DOCUMENT TEXT:
# Plotting the pulsar data
I'm using Bokeh for this exercise. First, I'll import all the requied modules: Pandas for data structures and Bokeh for plotting.

In [1]:
import pandas as pd
import bokeh.plotting as plt
import bokeh.models as mdls
import bokeh.models.tools as tls

Then, I'll prepare the environment.  First, I'll read the CSV data from the file without chaning the column names and letting their data type to be infered automatically. Second, I'll set the output of Bokeh to iPython notebook.

In [2]:
data = pd.read_csv('pulsar_data_test.csv')
plt.output_notebook()

The plot I'm going to construct will plot the pulsar period along the X axis and its derivative along the Y axist. Additionaly, I want all the binary systems to be colored as red and all the non-binary systems - as blue. Also, I want the plot points to be of a size proportional to how many time of arrivals we have for a given pulsar.

DATA EXCERPT:

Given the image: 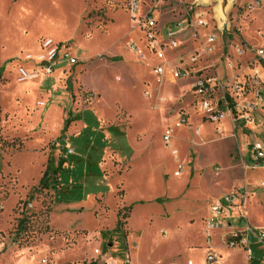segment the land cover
<instances>
[{"label": "rangeland", "instance_id": "1", "mask_svg": "<svg viewBox=\"0 0 264 264\" xmlns=\"http://www.w3.org/2000/svg\"><path fill=\"white\" fill-rule=\"evenodd\" d=\"M190 2L0 0V264H123L134 239H141V252L133 264H187L191 257L201 263L210 205L247 185L245 212L264 230V166L255 168L249 153L257 138L264 142V60L256 62L264 46V0H199L193 10L205 14L206 29L194 26ZM150 10L158 12L160 29L185 22L181 55L170 51L169 63L181 57L184 64L176 66H186L192 54L198 60L182 80L162 81L155 66L141 64L129 49L141 34L137 20ZM211 34L217 38L208 57L202 44ZM48 39L62 47L52 79L26 61L27 55L36 60ZM66 53L78 63L67 65ZM22 70L37 78L22 83ZM211 79L213 90L195 93L198 81ZM225 98L227 129L228 121L214 124L200 107ZM180 115L187 125L177 128ZM247 115L254 124L246 126ZM68 119L74 121L63 132ZM131 137L132 160L125 154ZM62 159L59 178L70 189L69 203L39 189L48 164ZM214 233L212 247L224 249ZM256 254L249 260L233 251L226 264H257ZM259 254L264 258V248Z\"/></svg>", "mask_w": 264, "mask_h": 264}, {"label": "built area", "instance_id": "2", "mask_svg": "<svg viewBox=\"0 0 264 264\" xmlns=\"http://www.w3.org/2000/svg\"><path fill=\"white\" fill-rule=\"evenodd\" d=\"M184 1V0H182ZM187 1V0H185ZM191 8L195 18L197 19L194 26L196 28L206 29L209 26V22L206 20L205 14L198 10H193L194 6L196 7V1L191 0L190 2ZM133 11L138 10V4L134 3L132 5ZM135 13H133V20L135 19ZM157 18L149 12L146 14L142 19L137 20L136 22V29L141 32L142 37L139 39V42L132 41L128 44L129 49L131 52L139 59L141 63H150L153 60L158 63L154 70V73L161 77L162 79H169V80H179L187 77L189 75V71L186 66L183 67H170L168 64V57H167V50H177L180 47L178 42V36L181 32L184 31V21L179 22L175 26L164 27L162 29L158 28ZM207 37V44H202L203 46V54L205 56H210L214 50L212 46L216 41V35H206ZM42 52L38 55L36 60H33L32 56H26V61H35L38 64L39 71L45 73V75L53 74L55 65L58 64V60L60 58L61 53V46L55 44V42L51 39L45 40L41 44ZM239 55L243 54V51H238ZM259 59L256 61L258 64L260 60H264V46L258 49L257 53ZM65 61L71 65H76L78 63L76 58H71L67 53L64 55ZM198 60L196 55H192L190 57V63L193 64ZM188 64V65H189ZM231 61L229 65H231ZM262 66V65H261ZM22 81L25 80H34L37 78V74L34 75L33 72H28L22 70L20 72ZM258 70L255 71V75L257 78L260 77L258 74ZM264 83V81H263ZM216 86L215 80H206V81H198L195 84V93L202 95L208 92L209 90H213ZM93 93L89 92L88 96L90 98L93 97ZM228 105V99L225 98L222 102L217 104L215 107L208 101H204L201 103V110L205 111L209 114V119L214 123H220L225 118H229L227 116L228 113H231V109L223 108V105ZM255 107H250L249 110H253ZM246 122V126L250 124H254L253 118L247 115L244 117ZM186 123L185 117H181L179 123L176 125L177 128H180L183 124ZM219 133L222 132L221 128L217 130ZM173 130L168 129L164 140L166 145H169L171 135ZM67 154L72 155L73 149L71 146H67ZM250 152L253 156V160L256 164L264 163V142L261 140H257L256 142L252 143L250 147ZM183 170V167L180 166L179 172ZM259 187L264 188V180L259 182ZM247 194L248 189L247 187L243 189H239L231 194L224 195L213 202L210 208L209 217L206 220V235L208 236V242H210V233L215 230L222 229L226 226L225 221L229 217V211L232 207H239L240 215L238 216L240 221L244 223L243 229L236 231L229 234L226 238V244L231 248H243L246 252V255L249 260L253 259L254 250L250 243L251 237L257 240L258 243L264 244V232L255 230L247 220V215L245 212V205L247 201ZM239 200V204L237 205L236 202ZM96 255H100L101 252L99 250H95ZM216 256L214 254H208L206 257L207 264H213L216 261ZM118 264V263H117ZM123 264H131L130 259L128 258ZM188 264H193L189 262Z\"/></svg>", "mask_w": 264, "mask_h": 264}, {"label": "crops", "instance_id": "3", "mask_svg": "<svg viewBox=\"0 0 264 264\" xmlns=\"http://www.w3.org/2000/svg\"><path fill=\"white\" fill-rule=\"evenodd\" d=\"M194 1H196V7L198 8L199 7V0H194ZM150 12H152V14L157 18L158 16V12H156V11H154V10H150ZM187 13V12H186ZM160 15V14H159ZM180 22H183L182 20L180 21ZM142 37V35L141 34H138L137 35V37H136V39L137 40H135V41H137V42H139V39ZM182 46H183V44H180V47L177 49L178 51H179V53H180V55H181V52H182ZM170 51H172V50H167V57H168V64H169V66L170 67H179V66H176L178 63L179 64H184V63H181L180 61L182 60L181 59V57H179L178 58V63L177 64H174V65H171L170 63H169V56H170V54H169V52ZM179 53H178V55H179ZM177 55V56H178ZM193 55V54H192ZM192 55H190L189 56V59H190V57L192 56ZM138 59V58H137ZM139 60V59H138ZM188 60V59H187ZM140 62V61H139ZM62 60H58V64H56L55 65V68H54V74L52 75V76H56V77H58L59 75V73H58V70H57V66H61L62 65ZM141 63V62H140ZM141 64H152L153 66H156L158 63H156L154 60H153V62H150V63H141ZM67 65H70V66H74V65H71V64H67ZM181 65V66H182ZM187 65H188V63H187ZM183 67V66H182ZM186 68H187V66H186ZM64 69V68H63ZM62 70V69H61ZM57 72V73H56ZM153 72H154V70H153ZM55 74H57V75H55ZM155 74V73H154ZM156 75V74H155ZM51 75L50 76H46L47 77V79H52L53 77H52ZM157 76V75H156ZM46 79V80H47ZM162 79V78H161ZM184 79V78H183ZM187 79V78H186ZM182 80V79H181ZM42 82H46L45 80H41ZM161 81V80H160ZM162 81H166V82H169V81H173V80H169V79H162ZM176 81V80H175ZM41 85L42 84H38V90L40 89V87H41ZM194 91H195V85H194ZM164 99L162 98V100L161 101H163ZM164 102V101H163ZM86 112H88V111H86ZM85 112V113H86ZM84 114V113H83ZM95 117H98V118H96V122H97V124L99 123V125H101V119H100V117L99 116H95ZM181 117H185V119H186V123L185 124H183V125H187V116H185V115H180L179 117H178V119L176 120V125L179 123V121H180V119H181ZM82 118H83V116H82ZM81 118V119H82ZM77 120H79L80 118H76ZM84 119V118H83ZM82 119V120H83ZM224 121H228V124H227V126H226V129L227 128H229V125H230V123H229V119L228 118H225L224 120H222V122H224ZM222 122H220V123H222ZM219 123V124H220ZM215 124V123H214ZM82 125H83V127L85 128L86 126H85V123L84 122H82ZM183 125L181 126V127H183ZM180 127V128H181ZM218 128H221L222 129V131H223V127L221 126V127H218ZM218 128H217V130H218ZM168 129H171V130H173L171 127L170 128H168ZM167 132V131H166ZM218 132V131H217ZM173 133V132H172ZM201 134V131L200 130H197V135H200ZM106 138V137H105ZM117 140H120L119 138H117ZM245 140V139H244ZM257 140H260L259 138H257L254 142H256ZM165 141V140H164ZM170 141H171V139H170ZM254 142H252V143H254ZM252 143L250 144V146H249V153H250V155H251V158H253V156H252V154H251V152H250V147H251V145H252ZM130 144L131 145H129L128 144V151H126L125 152V154H127V158H130L131 160L132 159H134L135 157H136V155H137V152H136V150H135V145H136V142H135V140H134V138H130ZM135 144V145H134ZM169 145H170V142H169ZM169 145H167V146H169ZM69 146V145H68ZM88 149V148H87ZM118 152V151H117ZM74 154V153H73ZM87 153H84L83 155L85 156ZM118 154H119V152H118ZM82 155V156H83ZM83 156V157H84ZM175 157H176V159H178L179 160V158H178V154H177V151H176V153H175ZM263 166H264V163H261ZM261 164H256V162H255V168H259L260 167V165ZM215 169L216 170H218V168L217 167H215ZM261 180H264V179H261ZM260 180V181H261ZM247 187V189H248V185L246 186ZM244 188H245V186H244ZM239 189H243V188H239ZM231 194V193H230ZM218 199V198H217ZM217 199H215V200H217ZM214 200V201H215ZM141 202H143V201H141ZM247 202V201H246ZM213 204V203H212ZM211 204V205H212ZM236 204L238 205L239 204V200H237V202H236ZM211 205H210V207H209V212H210V208H211ZM131 207V210L133 211V205L132 206H130ZM129 208V207H128ZM229 217H228V219L225 221V223H226V226L224 227V228H222V229H219V230H215V235L214 236H217L218 235V237H219V239H220V243H222V245L225 247L224 249H217L216 247L214 248V247H212V233L214 232V231H212L211 233H210V242H208V236L206 235V226H205V233H204V239H205V241H206V244L204 245V248H202L205 252H206V254H205V257H204V259L202 260V262L201 263H198L194 258H192L191 257V254H190V257H191V260L190 261H188L187 262V264L189 263V262H192L193 264H207L206 263V257L208 256V254H214L215 256H216V261L213 263V264H215V263H217V264H226V263H228L229 262V259H227L228 258V256H229V254H230V252H233V251H235V252H238V253H244L245 255H246V252H245V250L243 249V248H240V247H238V248H231L230 246H228L227 244H226V238H227V236L229 235V234H231L232 232H234V231H236V229H239V230H241V229H243V225H244V223H242L241 221H240V219H239V215H240V209H239V207H232L231 209H230V211H229ZM247 215V214H246ZM207 220V219H206ZM247 220H248V223L250 224V226H252L255 230H257V231H262V232H264V230H263V228H260V227H256V226H253L252 224H251V222L249 221V219H248V216H247ZM206 224V223H205ZM192 242H194V241H192ZM192 242H190V243H192ZM201 242V245H203V241H200ZM190 243H187V244H190ZM250 243H251V245H252V248L254 247V249L253 250H255V254L257 255V256H260V259H258V261H257V264H264V258L263 257H261V254H259V252H260V250L261 249H263L264 248V246H263V244H260V243H258L257 242V240L256 239H254L253 237H251V239H250ZM259 245H262L261 246V248H260V246ZM127 246V245H126ZM215 246H217V245H215ZM229 248H231L232 250H230ZM260 249V250H259ZM95 250H97V249H95ZM95 250H94V253H95ZM259 250V251H258ZM127 251H128V258L130 259V261H131V264H133L135 261H137L138 259H139V256H140V252H141V239H139V240H136V239H134L133 240V245H131V246H129V249H127ZM136 253V258H134V257H132V253ZM242 256V255H241ZM246 257H247V255H246ZM262 258V259H261ZM136 259V260H135ZM247 259H248V257H247ZM117 264V263H116ZM255 264V263H254Z\"/></svg>", "mask_w": 264, "mask_h": 264}, {"label": "trees", "instance_id": "4", "mask_svg": "<svg viewBox=\"0 0 264 264\" xmlns=\"http://www.w3.org/2000/svg\"><path fill=\"white\" fill-rule=\"evenodd\" d=\"M3 73V68L0 70V76ZM74 120H77L76 118ZM74 120H70L68 119L65 123L64 126V131H66L70 124L72 123V121ZM116 128H113V130ZM86 147H89L86 146ZM94 147H97L94 143ZM67 162V159H62L59 163L58 166H53L51 163L48 164L46 171L43 174V177L40 180L39 183V189L42 190H55L57 192V197H58V202H66L69 203L70 201V189H66L62 186V183L60 182V178H59V174L61 173V171L64 169L65 163ZM131 207L128 208V210H130ZM120 227H121V221L118 222V227L116 228V231H120Z\"/></svg>", "mask_w": 264, "mask_h": 264}, {"label": "bare ground", "instance_id": "5", "mask_svg": "<svg viewBox=\"0 0 264 264\" xmlns=\"http://www.w3.org/2000/svg\"><path fill=\"white\" fill-rule=\"evenodd\" d=\"M29 81H31V80H25V81L21 80L22 83H26V82H29Z\"/></svg>", "mask_w": 264, "mask_h": 264}]
</instances>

WHAT THE TASK REQUIRES:
In the text on plotting pulsar data, which quantities go on the X and Y axes of the planned plot?

OUTPUT FOR THIS TASK:
The pulsar period goes on the X axis and its derivative on the Y axis.